## [Aufgabenbeschreibung]
Liste jede Zeile unten auf, in der das Wort „Overblog“ vorkommt, und achte dabei auf Groß- und Kleinschreibung.

[In einem Datensatz enthaltene Einträge]
§ §
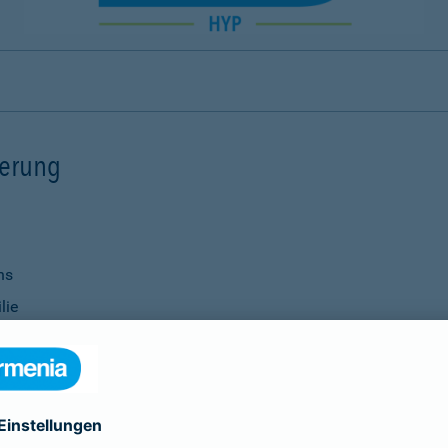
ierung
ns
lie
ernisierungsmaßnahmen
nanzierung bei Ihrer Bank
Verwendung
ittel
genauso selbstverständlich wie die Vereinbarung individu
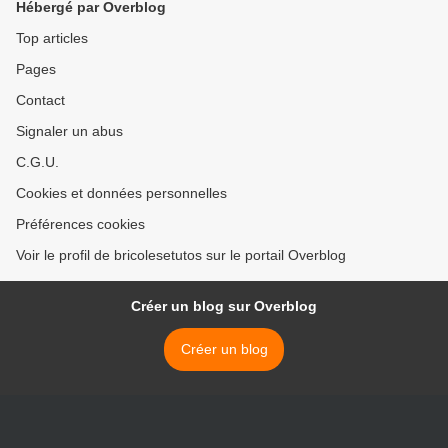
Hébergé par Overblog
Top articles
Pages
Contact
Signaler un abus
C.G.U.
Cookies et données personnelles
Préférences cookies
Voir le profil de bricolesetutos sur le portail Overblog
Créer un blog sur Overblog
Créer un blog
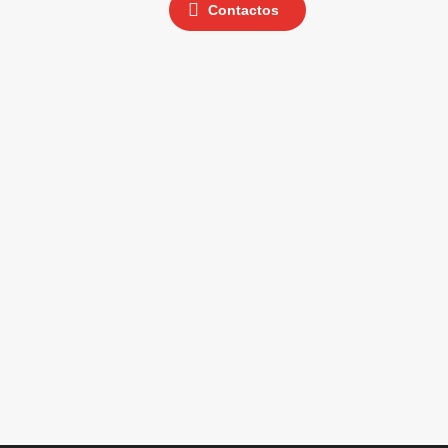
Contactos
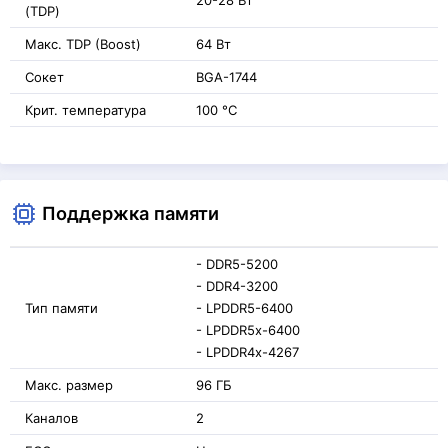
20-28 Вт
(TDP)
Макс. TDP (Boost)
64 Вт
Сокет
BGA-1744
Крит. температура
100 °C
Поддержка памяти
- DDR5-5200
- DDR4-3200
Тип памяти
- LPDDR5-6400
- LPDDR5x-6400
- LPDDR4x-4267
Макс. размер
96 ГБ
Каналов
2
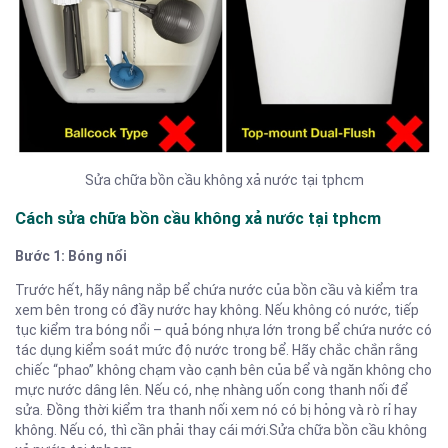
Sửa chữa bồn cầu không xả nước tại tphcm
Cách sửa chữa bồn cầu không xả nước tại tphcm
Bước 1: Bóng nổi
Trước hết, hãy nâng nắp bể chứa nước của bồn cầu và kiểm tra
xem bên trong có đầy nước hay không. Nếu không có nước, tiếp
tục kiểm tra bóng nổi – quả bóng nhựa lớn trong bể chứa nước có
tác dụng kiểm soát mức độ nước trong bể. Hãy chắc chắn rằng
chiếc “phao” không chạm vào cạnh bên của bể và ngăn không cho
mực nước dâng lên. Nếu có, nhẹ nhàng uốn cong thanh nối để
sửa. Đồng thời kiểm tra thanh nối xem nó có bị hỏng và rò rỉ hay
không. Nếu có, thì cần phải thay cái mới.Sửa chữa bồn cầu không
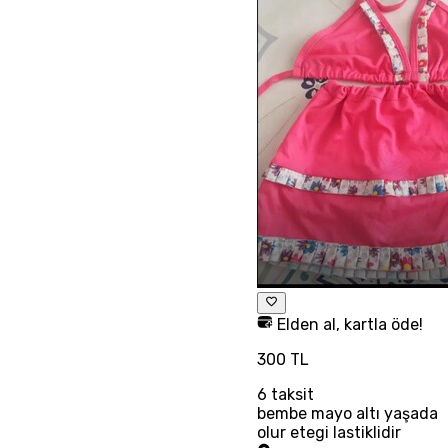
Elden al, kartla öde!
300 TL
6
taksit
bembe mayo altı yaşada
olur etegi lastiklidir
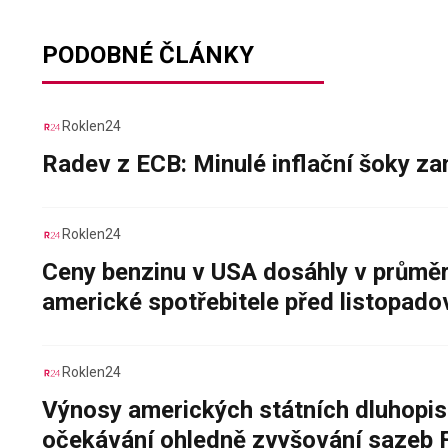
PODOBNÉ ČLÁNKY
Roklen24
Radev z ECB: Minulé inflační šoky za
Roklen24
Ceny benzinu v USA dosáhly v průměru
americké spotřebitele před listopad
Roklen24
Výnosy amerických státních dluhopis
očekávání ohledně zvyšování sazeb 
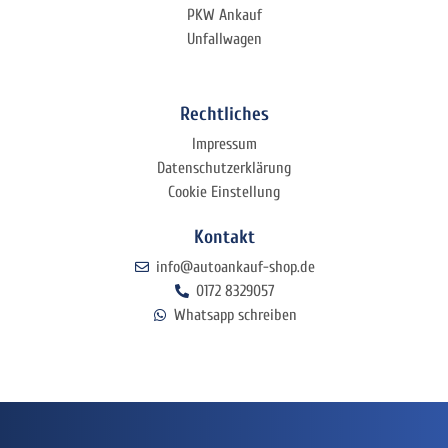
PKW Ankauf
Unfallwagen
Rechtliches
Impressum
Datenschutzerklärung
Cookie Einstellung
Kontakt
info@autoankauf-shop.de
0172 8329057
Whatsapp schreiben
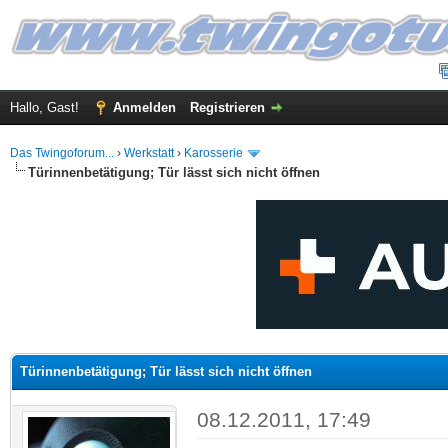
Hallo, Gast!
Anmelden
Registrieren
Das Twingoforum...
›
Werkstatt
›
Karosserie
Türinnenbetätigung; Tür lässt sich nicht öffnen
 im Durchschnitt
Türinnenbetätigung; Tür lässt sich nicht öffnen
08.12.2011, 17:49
§ §
## [Antwort]
Hébergé par Overblog
Voir le profil de bricolesetutos sur le portail Overblog
Créer un blog sur Overblog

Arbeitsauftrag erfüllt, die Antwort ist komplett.